- _TASK PROMPT_: From the first line of the listing below through the line with "Pathologist's review note for this sample: 6 pieces, mucosa", transcribe exactly and skip the pictures.

- _THE DATA_:
◆ ◆ ◆
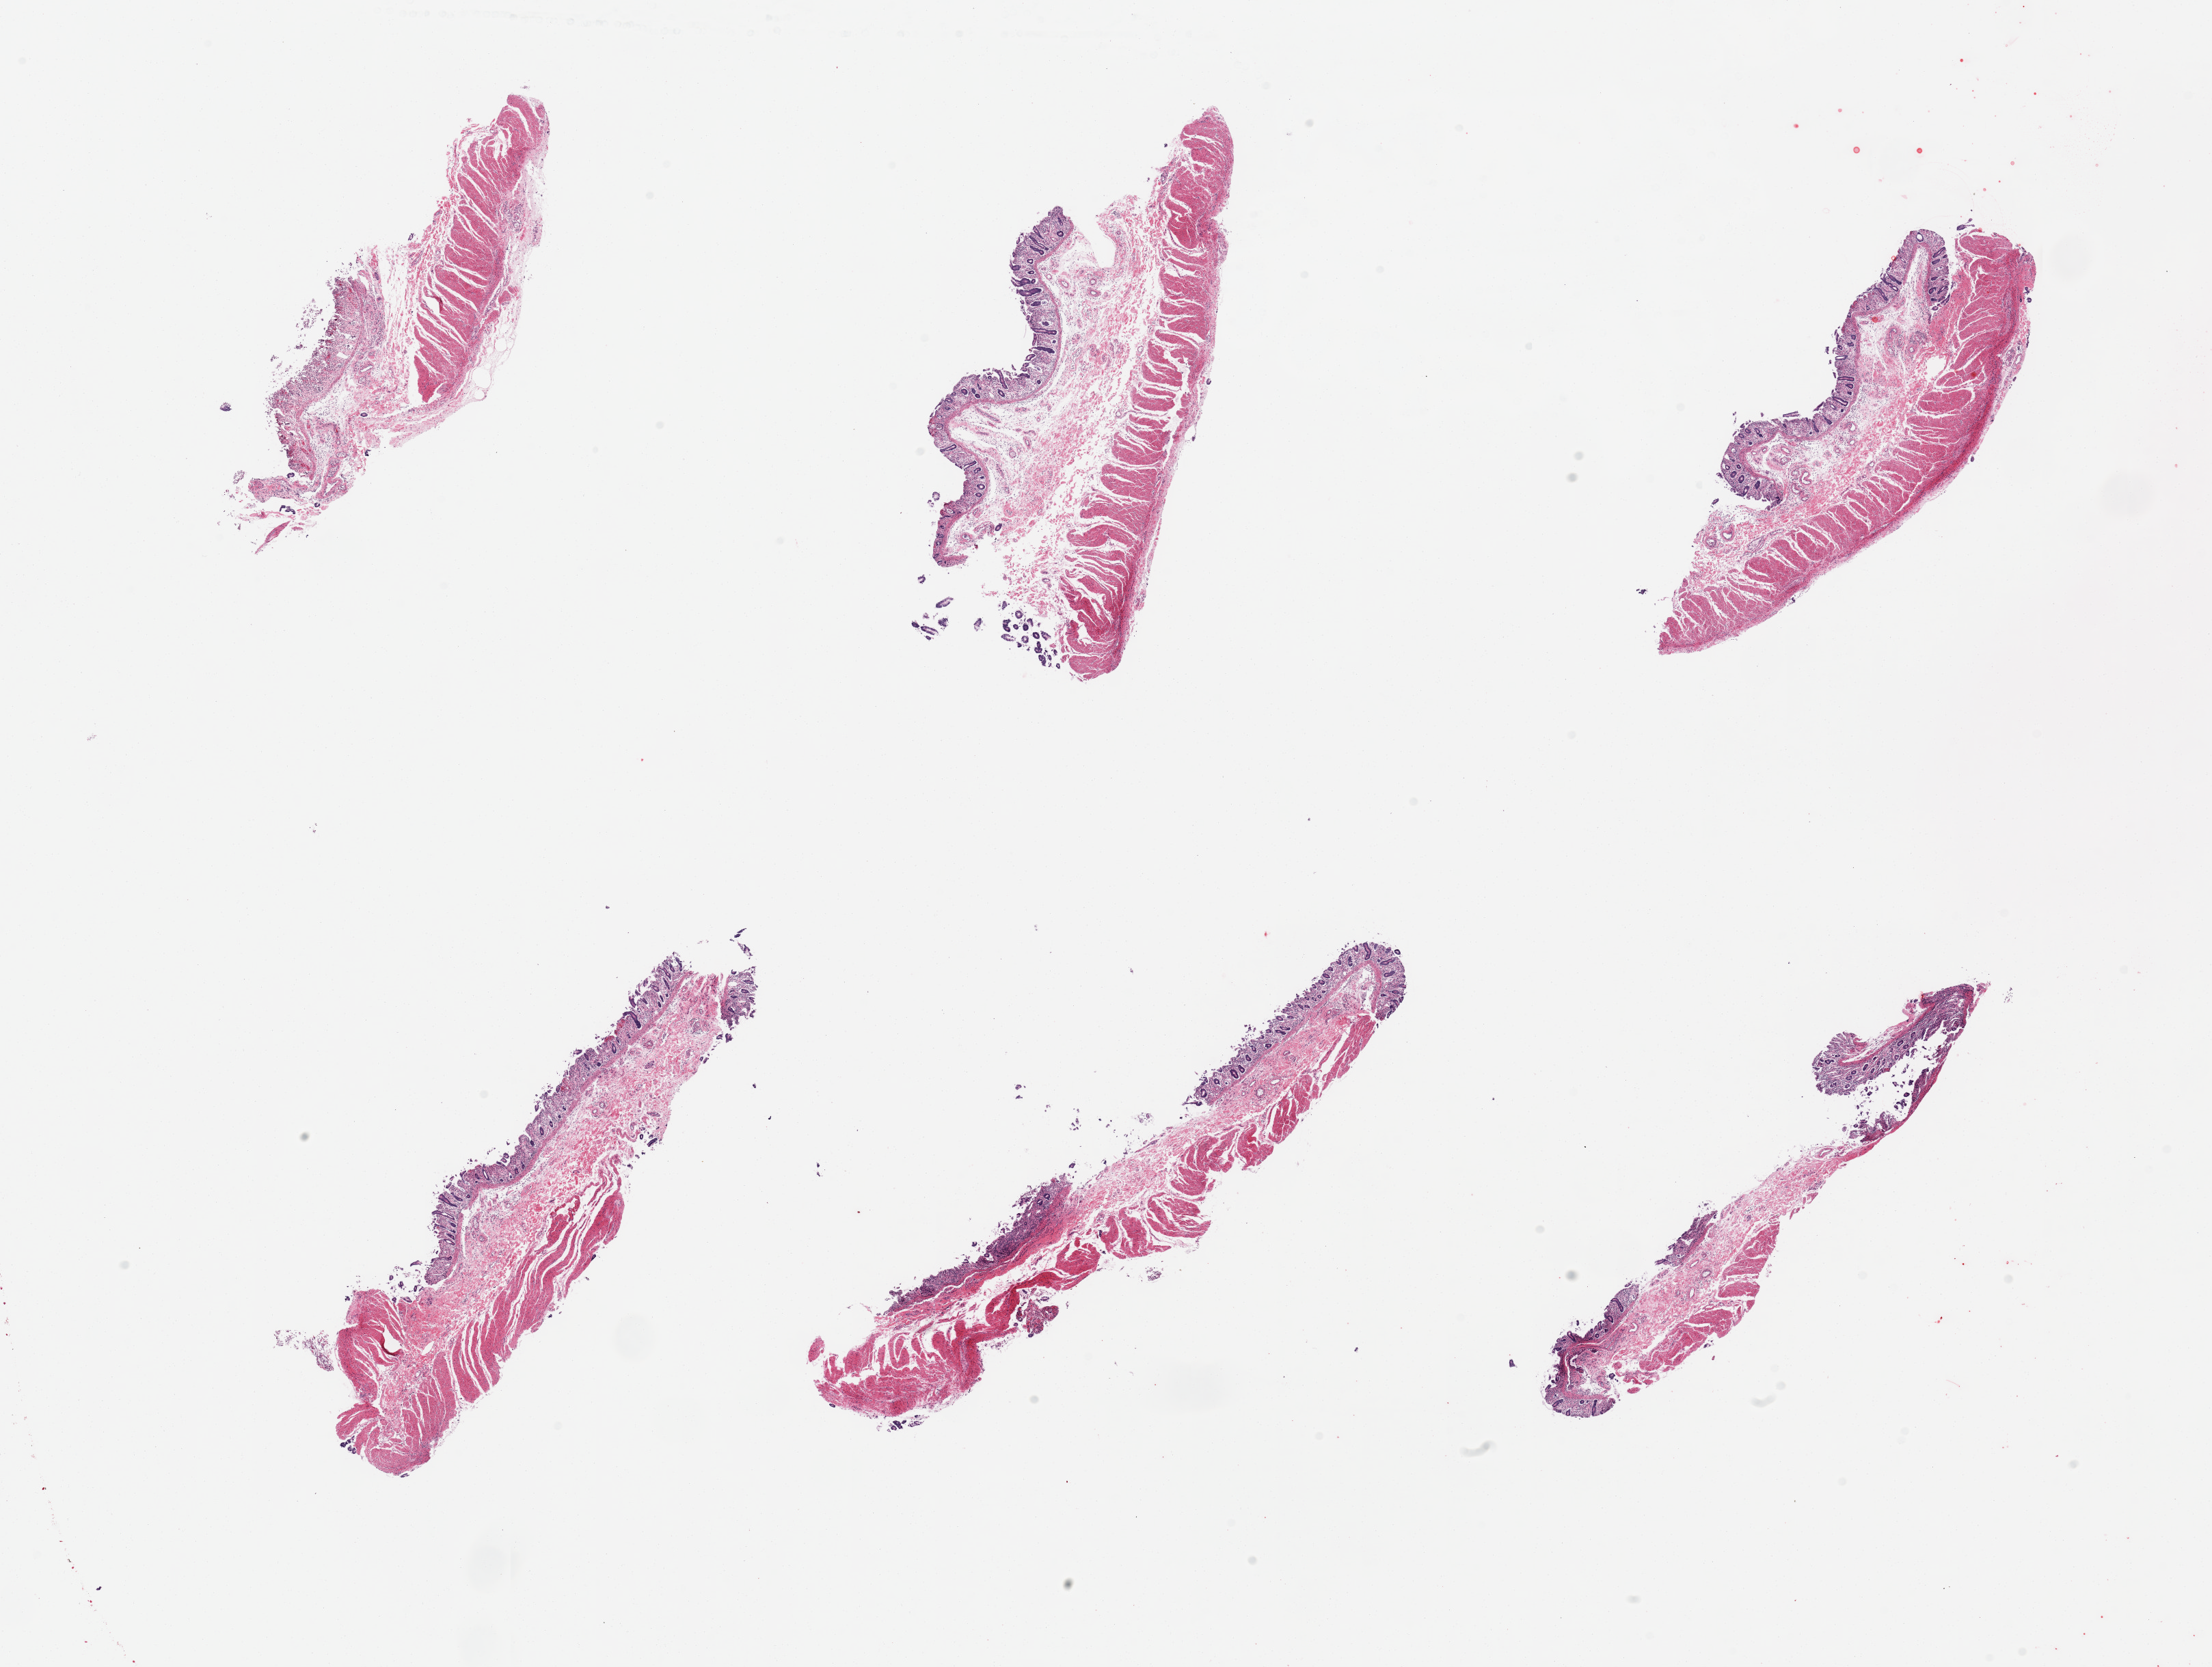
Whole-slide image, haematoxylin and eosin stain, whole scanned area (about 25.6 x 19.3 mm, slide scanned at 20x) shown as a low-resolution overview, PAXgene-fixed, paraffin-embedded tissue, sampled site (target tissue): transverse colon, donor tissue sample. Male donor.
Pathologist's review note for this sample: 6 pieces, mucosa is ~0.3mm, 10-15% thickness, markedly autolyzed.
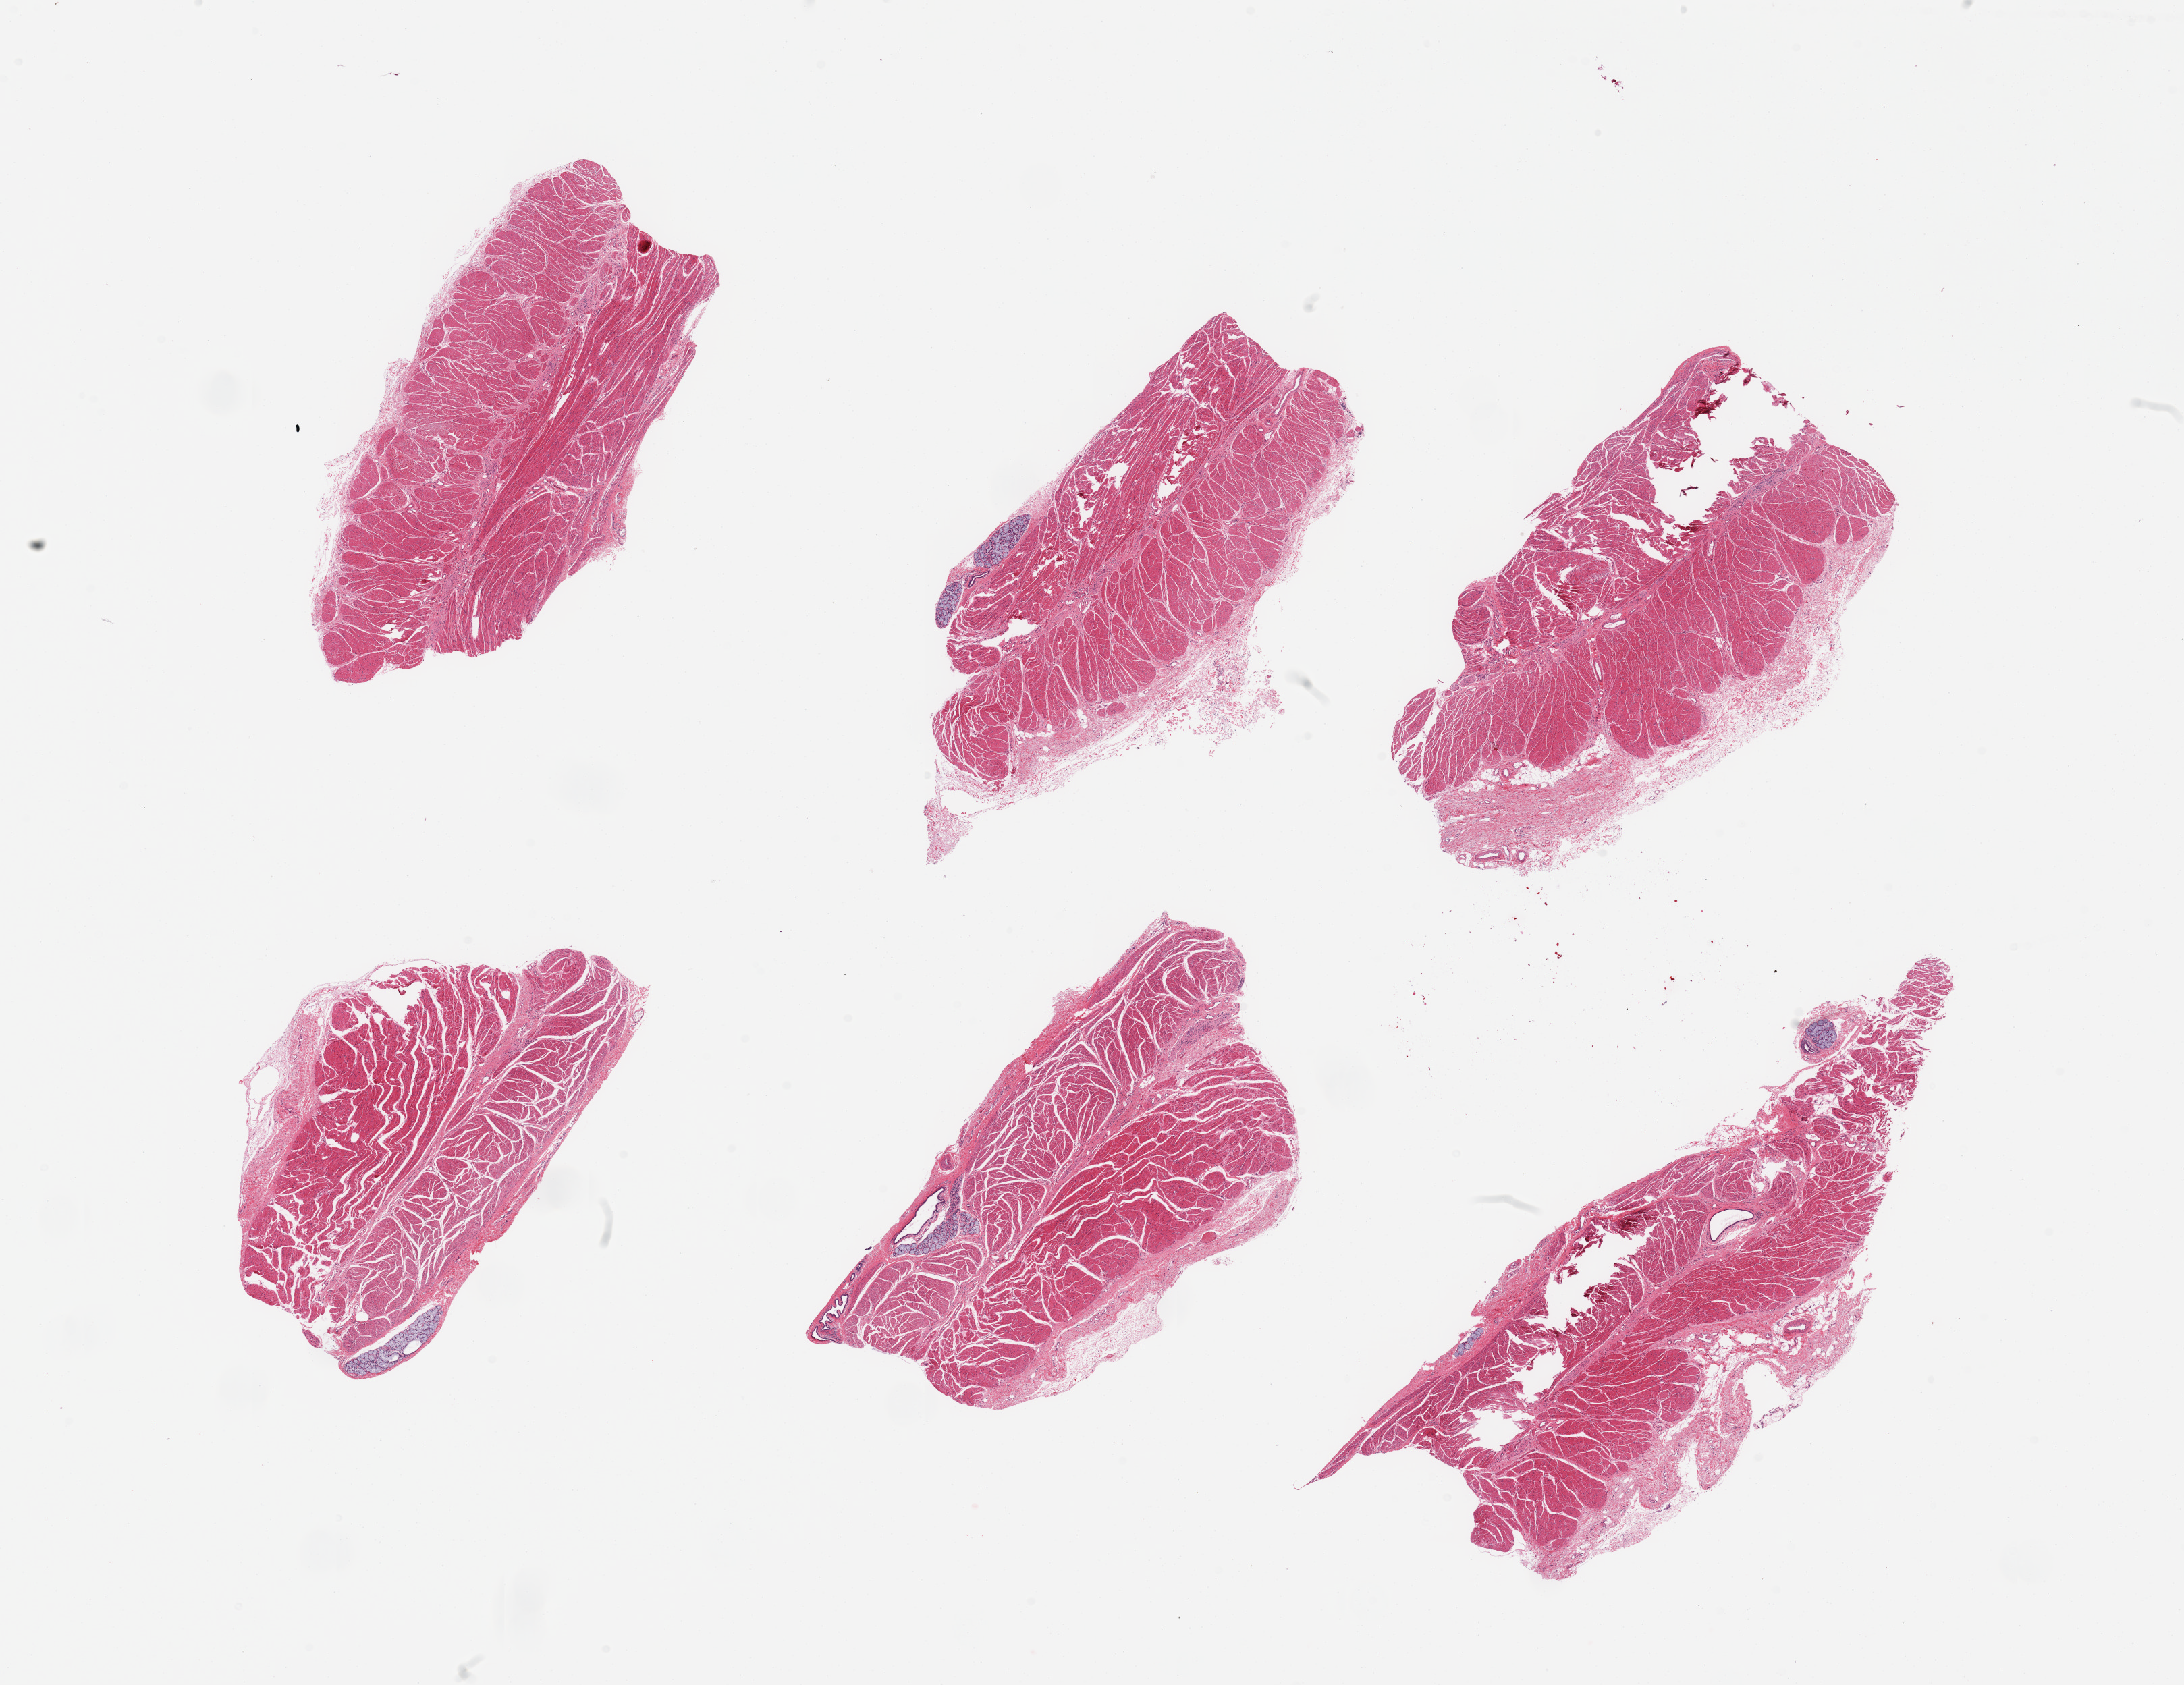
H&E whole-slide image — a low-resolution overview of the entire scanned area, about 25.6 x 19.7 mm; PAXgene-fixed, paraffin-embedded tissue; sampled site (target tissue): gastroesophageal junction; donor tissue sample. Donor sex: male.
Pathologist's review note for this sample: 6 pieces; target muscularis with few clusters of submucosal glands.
◆ ◆ ◆
- _OUTPUT OF THE TASK_:
Whole-slide image, haematoxylin and eosin stain, whole scanned area (about 25.6 x 19.3 mm, slide scanned at 20x) shown as a low-resolution overview, PAXgene-fixed, paraffin-embedded tissue, sampled site (target tissue): transverse colon, donor tissue sample. Male donor.
Pathologist's review note for this sample: 6 pieces, mucosa is ~0.3mm, 10-15% thickness, markedly autolyzed.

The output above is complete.